While the ability to RP is definitely available in this game I really don't see it happening much at all. Especially if they don't provide RP specific servers. I don't feel that the community is of the nature to really support a lot of RPing on the normal servers. This is something we'll just have to see when the game releases though, who knows, maybe I'll be proven completely wrong. I hope so, but somehow I just don't see it happening.
Fun & Value
I can see World of Warcraft being extremely fun for a LOT of people out there. It is an extremely well made game. It succeeds very well at what it's trying to do. Unfortunately, in my opinion it's not trying to do enough. It really brings nothing new to the table. In my opinion at this stage of the MMORPG evolution you have to be innovative to some degree. Granted you don't take the whole mold and throw it out the window. You keep some stuff that has worked in the past and you mix a couple new innovative ideas into the recipe. But this is based on the fact that I've been following the genre as long as it has been around, I'm constantly looking for new ideas and features in games as they come out. I love when I'm playing a new MMORPG and discover some new feature or idea and am pleasantly surprised.
But like I said, I feel that the game will be fun for many people out there and well worth the money. A lot of the customers the game will attract will be new to the MMORPG genre, coming over from the Warcraft RTS series. Therefore they won't have the problems with the game that I do. If you're looking for a solid well made MMORPG this is definitely the game for you. On the other hand if you're looking for something new or innovative then I'd suggest looking elsewhere. As well made as WoW is, the biggest reason for that is because they really took no risks with the game, they stuck to tried and true methods and systems. For most people this isn't a negative aspect of the game but a positive, for me however it was a negative.
One of my biggest complaints in this category would have to be how easy the game seems. Leveling is quite fast. The death penalty is almost non-existent. A lot of people complain about the grind in most games; however I think that World of Warcraft has gone too far in trying to alleviate that grind. In my opinion it just seems like it's too easy to level up and basically max your character, leaving you only the options of starting another character or continuing to use that character in PvP battles and such.
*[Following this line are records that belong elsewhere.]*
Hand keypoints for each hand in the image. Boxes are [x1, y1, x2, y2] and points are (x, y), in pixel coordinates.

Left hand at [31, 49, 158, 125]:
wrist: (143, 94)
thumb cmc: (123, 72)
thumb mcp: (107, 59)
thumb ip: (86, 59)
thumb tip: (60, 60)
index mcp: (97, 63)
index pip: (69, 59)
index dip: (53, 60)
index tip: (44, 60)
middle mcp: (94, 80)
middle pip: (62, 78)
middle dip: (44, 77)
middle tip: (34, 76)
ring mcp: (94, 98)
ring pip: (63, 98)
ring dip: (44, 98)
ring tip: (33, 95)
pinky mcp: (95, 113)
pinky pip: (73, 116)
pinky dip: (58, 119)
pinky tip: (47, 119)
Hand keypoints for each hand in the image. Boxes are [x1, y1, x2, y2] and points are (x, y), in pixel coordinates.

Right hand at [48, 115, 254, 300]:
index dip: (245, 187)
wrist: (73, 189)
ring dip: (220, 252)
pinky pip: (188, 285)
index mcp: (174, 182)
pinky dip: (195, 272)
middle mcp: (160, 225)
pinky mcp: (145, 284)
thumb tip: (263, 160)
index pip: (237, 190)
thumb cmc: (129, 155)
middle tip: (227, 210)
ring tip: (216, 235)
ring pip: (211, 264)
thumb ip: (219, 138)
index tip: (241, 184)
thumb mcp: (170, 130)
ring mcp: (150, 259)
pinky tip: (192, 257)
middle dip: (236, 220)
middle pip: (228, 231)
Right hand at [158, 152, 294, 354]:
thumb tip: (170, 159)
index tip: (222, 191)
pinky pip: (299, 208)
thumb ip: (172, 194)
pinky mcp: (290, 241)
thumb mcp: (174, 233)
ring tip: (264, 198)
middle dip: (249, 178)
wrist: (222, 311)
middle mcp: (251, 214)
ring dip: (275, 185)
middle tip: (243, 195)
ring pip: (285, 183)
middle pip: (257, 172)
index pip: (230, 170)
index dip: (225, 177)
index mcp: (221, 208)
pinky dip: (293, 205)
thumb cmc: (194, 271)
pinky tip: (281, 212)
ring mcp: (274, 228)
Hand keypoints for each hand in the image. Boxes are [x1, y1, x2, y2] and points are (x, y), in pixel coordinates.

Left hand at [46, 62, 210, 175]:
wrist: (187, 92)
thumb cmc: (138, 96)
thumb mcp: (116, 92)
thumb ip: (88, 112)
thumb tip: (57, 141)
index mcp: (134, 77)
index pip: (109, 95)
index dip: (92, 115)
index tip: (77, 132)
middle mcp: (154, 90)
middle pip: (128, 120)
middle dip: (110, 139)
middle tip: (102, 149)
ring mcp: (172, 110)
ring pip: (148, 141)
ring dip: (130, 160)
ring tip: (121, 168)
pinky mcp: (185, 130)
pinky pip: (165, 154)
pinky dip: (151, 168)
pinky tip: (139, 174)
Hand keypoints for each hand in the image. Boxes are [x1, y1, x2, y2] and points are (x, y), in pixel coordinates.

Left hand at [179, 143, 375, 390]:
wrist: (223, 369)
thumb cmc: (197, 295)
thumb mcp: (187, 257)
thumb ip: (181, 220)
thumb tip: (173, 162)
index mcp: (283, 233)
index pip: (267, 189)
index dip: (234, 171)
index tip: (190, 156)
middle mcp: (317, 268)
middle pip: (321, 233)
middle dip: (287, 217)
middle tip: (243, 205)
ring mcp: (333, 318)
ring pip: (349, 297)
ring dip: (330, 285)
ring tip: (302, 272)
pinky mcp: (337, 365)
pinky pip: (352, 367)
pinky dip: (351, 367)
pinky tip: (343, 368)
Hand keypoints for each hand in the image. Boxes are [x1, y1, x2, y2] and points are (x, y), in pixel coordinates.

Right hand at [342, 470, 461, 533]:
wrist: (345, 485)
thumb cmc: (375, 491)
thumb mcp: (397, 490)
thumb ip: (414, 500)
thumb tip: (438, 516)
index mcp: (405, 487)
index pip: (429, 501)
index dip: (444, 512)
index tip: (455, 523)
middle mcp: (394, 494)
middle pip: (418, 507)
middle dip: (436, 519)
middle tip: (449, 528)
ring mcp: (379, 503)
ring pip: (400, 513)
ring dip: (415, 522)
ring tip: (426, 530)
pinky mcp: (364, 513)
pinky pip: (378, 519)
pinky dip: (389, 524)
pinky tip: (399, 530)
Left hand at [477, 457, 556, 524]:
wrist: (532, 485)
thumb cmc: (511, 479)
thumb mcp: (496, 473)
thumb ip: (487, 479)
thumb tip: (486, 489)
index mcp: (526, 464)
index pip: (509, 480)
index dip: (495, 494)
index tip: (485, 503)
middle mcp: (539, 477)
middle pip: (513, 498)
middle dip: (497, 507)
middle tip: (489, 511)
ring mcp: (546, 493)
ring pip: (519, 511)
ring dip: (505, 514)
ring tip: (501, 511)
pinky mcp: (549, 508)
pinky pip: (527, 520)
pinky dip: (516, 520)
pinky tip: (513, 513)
Overall World of Warcraft is an extremely well made game. Technically and artistically speaking there is little to nothing to complain about here. If you've been following along you should have noticed all of the things I listed as "problems" were only really problems to me based on my own preferences in a game. Most people out there will be very happy with the game. It is easily one of the most well made games to come out in a long time, if not ever. But coming from Blizzard you really can't expect less, they've built a pretty solid reputation on releasing well made games.
So in the end it comes down to what you're looking for in a game. If you're looking for one of the best made MMORPGs to hit the market, if you're looking for a game you can just jump right into and not have to learn about new features and such, World of Warcraft is definitely the game for you. If you've been around the genre for quite a while like I have and are looking for a game that's going to revolutionize the genre and introduce tons of new features and innovations then you'll be better off looking elsewhere.